**STATED GOAL:** In the material, rewrite the part that opens with the line containing "Page size: 1654x1241." and closes with the line containing "list U Jeruzalemu", changing "Rendered" to "Displayed" and leaving everything else as it stands. Return only those lines.

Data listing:
⁂

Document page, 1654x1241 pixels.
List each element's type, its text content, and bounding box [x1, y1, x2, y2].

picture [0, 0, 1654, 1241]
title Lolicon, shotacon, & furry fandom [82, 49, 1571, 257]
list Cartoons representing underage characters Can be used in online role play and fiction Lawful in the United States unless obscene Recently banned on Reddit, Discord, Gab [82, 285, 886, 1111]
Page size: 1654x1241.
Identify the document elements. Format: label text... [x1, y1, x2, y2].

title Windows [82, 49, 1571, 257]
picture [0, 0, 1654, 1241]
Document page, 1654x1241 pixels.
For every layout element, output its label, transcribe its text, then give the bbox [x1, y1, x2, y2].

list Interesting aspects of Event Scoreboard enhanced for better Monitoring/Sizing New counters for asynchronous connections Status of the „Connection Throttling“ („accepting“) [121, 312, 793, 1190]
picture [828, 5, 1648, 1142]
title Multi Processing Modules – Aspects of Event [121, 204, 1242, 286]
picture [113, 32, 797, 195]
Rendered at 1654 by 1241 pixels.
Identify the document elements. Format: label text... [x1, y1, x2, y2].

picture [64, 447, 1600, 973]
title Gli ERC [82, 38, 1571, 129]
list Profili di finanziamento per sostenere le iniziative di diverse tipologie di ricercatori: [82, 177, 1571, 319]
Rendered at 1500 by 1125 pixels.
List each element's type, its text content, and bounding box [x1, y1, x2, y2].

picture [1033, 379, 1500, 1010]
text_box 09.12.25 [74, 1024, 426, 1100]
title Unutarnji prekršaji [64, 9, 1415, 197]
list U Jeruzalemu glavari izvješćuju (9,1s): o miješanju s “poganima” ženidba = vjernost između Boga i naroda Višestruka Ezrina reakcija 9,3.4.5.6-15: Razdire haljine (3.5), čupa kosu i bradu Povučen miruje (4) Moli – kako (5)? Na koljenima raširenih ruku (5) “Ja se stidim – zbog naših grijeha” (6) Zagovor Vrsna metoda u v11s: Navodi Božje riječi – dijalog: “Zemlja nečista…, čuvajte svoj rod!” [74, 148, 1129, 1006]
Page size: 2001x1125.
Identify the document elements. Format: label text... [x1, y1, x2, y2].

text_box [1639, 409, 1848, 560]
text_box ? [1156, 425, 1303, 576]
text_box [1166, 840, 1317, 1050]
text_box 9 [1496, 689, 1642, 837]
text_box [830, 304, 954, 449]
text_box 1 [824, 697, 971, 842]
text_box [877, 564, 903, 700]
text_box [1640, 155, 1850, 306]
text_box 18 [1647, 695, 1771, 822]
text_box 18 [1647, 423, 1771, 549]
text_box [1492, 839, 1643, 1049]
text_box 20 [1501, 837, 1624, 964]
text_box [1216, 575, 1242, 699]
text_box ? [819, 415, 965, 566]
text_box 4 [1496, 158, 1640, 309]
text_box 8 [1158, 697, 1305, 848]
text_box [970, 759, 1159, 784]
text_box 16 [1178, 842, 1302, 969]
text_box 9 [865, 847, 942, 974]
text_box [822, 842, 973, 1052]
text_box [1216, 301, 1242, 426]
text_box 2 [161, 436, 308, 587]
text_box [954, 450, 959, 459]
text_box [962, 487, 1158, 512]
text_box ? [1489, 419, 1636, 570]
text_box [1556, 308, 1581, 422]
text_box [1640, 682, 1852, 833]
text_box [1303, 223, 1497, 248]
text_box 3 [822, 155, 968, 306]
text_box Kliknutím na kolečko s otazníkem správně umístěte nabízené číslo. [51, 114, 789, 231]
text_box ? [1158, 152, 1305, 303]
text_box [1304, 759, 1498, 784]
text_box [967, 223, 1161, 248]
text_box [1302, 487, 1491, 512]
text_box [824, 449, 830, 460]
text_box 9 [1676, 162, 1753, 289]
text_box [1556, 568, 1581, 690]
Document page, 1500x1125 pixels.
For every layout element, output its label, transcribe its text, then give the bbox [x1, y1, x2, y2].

⁂

**ANSWER TO THIS PROBLEM:**
Page size: 1654x1241.
Identify the document elements. Format: label text... [x1, y1, x2, y2].

title Windows [82, 49, 1571, 257]
picture [0, 0, 1654, 1241]
Document page, 1654x1241 pixels.
For every layout element, output its label, transcribe its text, then give the bbox [x1, y1, x2, y2].

list Interesting aspects of Event Scoreboard enhanced for better Monitoring/Sizing New counters for asynchronous connections Status of the „Connection Throttling“ („accepting“) [121, 312, 793, 1190]
picture [828, 5, 1648, 1142]
title Multi Processing Modules – Aspects of Event [121, 204, 1242, 286]
picture [113, 32, 797, 195]
Displayed at 1654 by 1241 pixels.
Identify the document elements. Format: label text... [x1, y1, x2, y2].

picture [64, 447, 1600, 973]
title Gli ERC [82, 38, 1571, 129]
list Profili di finanziamento per sostenere le iniziative di diverse tipologie di ricercatori: [82, 177, 1571, 319]
Displayed at 1500 by 1125 pixels.
List each element's type, its text content, and bounding box [x1, y1, x2, y2].

picture [1033, 379, 1500, 1010]
text_box 09.12.25 [74, 1024, 426, 1100]
title Unutarnji prekršaji [64, 9, 1415, 197]
list U Jeruzalemu glavari izvješćuju (9,1s): o miješanju s “poganima” ženidba = vjernost između Boga i naroda Višestruka Ezrina reakcija 9,3.4.5.6-15: Razdire haljine (3.5), čupa kosu i bradu Povučen miruje (4) Moli – kako (5)? Na koljenima raširenih ruku (5) “Ja se stidim – zbog naših grijeha” (6) Zagovor Vrsna metoda u v11s: Navodi Božje riječi – dijalog: “Zemlja nečista…, čuvajte svoj rod!” [74, 148, 1129, 1006]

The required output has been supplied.